Lewis Hamilton es sin duda uno de los pilotos con peor reputación en tierras españolas, cada vez que tiene una salida de pista o un problema los espectadores saltan de sus butacas en un ataque de euforia. Cada adelantamiento es una puñalada por la espalda y cada acción se toma como un asalto a un reglamento que parece ajeno al británico.
La huella del infierno que Fernando Alonso y Hamilton vivieron en su temporada en McLaren, ha marcado casi de por vida el sentimiento de muchos nacionales por el campeón del mundo más joven de la historia.
Hamilton Rey del espectáculo
Por mucha animadversión o tiña que se le tenga al piloto de McLaren, no cabe duda que una vez más, este año, se corona como Rey indiscutible de los adelantamientos.

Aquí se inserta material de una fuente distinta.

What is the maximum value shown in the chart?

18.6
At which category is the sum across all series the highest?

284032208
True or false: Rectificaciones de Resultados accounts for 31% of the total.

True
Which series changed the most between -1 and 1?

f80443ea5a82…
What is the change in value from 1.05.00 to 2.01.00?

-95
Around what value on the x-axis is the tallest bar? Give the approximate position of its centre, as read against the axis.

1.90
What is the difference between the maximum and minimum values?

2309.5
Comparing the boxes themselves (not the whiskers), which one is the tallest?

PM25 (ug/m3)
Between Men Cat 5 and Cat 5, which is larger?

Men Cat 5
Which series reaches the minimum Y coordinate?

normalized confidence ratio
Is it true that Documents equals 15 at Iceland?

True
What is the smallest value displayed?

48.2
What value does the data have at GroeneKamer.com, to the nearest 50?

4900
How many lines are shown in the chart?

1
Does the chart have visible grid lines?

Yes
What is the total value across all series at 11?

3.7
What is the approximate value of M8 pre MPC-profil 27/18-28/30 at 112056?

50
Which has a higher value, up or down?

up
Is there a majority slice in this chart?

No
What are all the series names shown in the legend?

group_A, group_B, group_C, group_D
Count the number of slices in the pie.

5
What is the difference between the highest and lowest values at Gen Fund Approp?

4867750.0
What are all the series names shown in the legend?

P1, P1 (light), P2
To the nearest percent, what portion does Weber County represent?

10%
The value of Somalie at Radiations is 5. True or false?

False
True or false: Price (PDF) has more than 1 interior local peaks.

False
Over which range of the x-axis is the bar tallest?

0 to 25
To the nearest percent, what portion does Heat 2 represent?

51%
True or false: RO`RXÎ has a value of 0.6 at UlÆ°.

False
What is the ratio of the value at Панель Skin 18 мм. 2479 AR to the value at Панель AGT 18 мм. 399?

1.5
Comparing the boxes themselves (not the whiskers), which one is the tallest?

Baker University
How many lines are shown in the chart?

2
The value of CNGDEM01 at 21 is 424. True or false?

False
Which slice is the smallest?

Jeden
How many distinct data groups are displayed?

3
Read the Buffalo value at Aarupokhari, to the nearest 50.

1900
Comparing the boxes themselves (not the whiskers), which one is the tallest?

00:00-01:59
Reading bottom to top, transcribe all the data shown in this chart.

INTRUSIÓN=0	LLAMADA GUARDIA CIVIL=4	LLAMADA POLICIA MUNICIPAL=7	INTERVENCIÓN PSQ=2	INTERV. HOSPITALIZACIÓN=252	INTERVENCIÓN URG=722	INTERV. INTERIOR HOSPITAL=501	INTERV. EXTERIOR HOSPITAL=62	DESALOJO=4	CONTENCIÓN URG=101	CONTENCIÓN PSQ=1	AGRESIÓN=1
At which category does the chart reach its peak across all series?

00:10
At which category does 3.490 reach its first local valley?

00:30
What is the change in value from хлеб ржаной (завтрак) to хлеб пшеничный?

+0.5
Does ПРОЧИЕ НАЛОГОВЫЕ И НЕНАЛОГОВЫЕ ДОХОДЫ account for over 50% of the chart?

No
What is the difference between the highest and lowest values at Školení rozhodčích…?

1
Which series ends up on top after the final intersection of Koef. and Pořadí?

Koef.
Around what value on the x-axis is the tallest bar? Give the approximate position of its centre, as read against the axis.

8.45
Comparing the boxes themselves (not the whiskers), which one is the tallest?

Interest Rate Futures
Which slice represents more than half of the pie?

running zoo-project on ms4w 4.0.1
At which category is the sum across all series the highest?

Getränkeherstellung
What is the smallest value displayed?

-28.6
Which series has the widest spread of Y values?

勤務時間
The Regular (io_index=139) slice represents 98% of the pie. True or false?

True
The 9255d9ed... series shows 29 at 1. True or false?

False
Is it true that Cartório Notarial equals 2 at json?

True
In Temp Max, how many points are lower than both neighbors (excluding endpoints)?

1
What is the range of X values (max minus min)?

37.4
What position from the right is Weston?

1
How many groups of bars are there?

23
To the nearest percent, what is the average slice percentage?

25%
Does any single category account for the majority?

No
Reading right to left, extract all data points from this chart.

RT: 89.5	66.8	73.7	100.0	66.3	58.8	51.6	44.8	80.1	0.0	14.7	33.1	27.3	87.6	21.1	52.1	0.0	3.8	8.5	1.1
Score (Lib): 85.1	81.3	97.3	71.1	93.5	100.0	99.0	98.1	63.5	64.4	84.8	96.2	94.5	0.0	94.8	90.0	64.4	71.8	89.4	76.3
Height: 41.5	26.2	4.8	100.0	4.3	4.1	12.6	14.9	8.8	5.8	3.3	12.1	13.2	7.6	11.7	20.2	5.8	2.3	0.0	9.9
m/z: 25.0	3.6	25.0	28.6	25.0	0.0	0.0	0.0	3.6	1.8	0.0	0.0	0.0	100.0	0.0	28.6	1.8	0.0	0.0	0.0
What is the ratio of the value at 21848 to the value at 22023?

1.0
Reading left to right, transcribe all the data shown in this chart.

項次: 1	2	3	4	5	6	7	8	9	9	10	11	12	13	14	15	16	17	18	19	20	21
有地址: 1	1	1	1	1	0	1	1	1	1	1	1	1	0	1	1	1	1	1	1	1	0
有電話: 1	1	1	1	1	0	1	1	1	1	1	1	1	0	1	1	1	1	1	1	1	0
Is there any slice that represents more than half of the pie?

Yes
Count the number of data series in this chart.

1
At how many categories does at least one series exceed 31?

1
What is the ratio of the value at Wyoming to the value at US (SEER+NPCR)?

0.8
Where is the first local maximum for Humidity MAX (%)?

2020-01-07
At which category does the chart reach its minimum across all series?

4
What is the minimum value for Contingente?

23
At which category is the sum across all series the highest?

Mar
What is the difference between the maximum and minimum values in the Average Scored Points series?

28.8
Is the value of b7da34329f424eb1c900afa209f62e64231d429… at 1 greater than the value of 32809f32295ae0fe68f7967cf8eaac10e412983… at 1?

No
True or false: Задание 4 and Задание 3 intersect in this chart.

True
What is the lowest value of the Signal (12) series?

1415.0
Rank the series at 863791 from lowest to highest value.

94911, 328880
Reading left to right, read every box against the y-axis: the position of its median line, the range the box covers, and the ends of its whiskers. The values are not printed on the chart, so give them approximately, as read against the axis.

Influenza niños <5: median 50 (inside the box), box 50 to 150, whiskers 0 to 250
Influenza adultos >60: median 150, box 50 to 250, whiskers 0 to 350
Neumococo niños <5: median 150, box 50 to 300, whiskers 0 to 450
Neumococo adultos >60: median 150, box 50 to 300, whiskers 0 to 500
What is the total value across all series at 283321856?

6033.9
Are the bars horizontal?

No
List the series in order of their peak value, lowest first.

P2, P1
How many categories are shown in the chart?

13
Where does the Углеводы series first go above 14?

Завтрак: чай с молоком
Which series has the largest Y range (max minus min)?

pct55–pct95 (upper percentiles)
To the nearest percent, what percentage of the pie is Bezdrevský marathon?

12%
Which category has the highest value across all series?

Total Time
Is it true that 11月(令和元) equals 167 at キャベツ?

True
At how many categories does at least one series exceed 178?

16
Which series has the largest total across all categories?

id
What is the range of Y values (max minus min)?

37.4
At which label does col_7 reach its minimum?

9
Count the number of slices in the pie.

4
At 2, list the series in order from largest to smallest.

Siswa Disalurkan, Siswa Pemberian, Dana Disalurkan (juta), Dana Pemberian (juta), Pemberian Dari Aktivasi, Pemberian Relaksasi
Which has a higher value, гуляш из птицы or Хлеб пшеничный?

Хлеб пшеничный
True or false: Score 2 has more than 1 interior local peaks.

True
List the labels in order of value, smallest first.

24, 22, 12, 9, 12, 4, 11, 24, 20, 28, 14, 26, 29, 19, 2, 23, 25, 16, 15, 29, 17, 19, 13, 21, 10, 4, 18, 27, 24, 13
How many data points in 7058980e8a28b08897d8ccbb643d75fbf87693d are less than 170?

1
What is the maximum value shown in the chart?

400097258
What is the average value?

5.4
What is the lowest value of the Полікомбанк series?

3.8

Entrando en boxes, en el pit lane, con Safety Car en pista, en cada frenada, en cada curva, en cada recta, Hamilton es capaz de arrebatar la posición a cualquiera allí donde se encuentre, incluso con un coche inferior al resto. Con sol o con lluvia, su ímpetu y agresividad desmedida le conceden proezas que consiguen retractar de sus argumentos a quienes critican que en esta F1 no es posible adelantar.
Para encontrar algo similar a lo que el británico es capaz de poner sobre la pista debemos recordar viejas glorias del automovilismo, como Ayrton Senna en Donington ‘93 que en la primera vuelta liquidó a Schumacher, Wendlinger, Hill y Prost, o Brasil 2006 donde Schumacher en media carrera adelantó 18 posiciones hasta quedar cuarto.
Lewis Hamilton gustará o no, pero con lo que es capaz de poner en pista en cada carrera consigue que sus seguidores vibren de emoción, al tiempo que sus detractores se corroen en sus butacas por el abrumador espectáculo que ofrece.
Hamilton villano
Plagiando al diario La Gaceta en su análisis, todo lo que tiene de talento y temperamento en pista, Hamilton lo sazona con una picaresca sin límite fruto posiblemente de la escuela McLaren donde ha crecido, impregnando en su DNA la cultura de lo impúdico como el campeonato del mundo ganado Japón 1976, el caso de espionaje a Ferrari, el escándalo de Melbourne 2009 o el difusor declarado ilegal con el que Hamilton terminó tercero en el primer Gp de este año en Bahrain.
El zig zag bloqueando a Petrov, el incidente con Vettel en el pit lane, el toque con Webber cuando el coche de seguridad abandonaba la pista, maniobras amparadas bajo la complacencia de Charlie Whiting y de la FIA, enturbian la imagen de la Fórmula 1 y de uno de sus mayores talentos en la actualidad.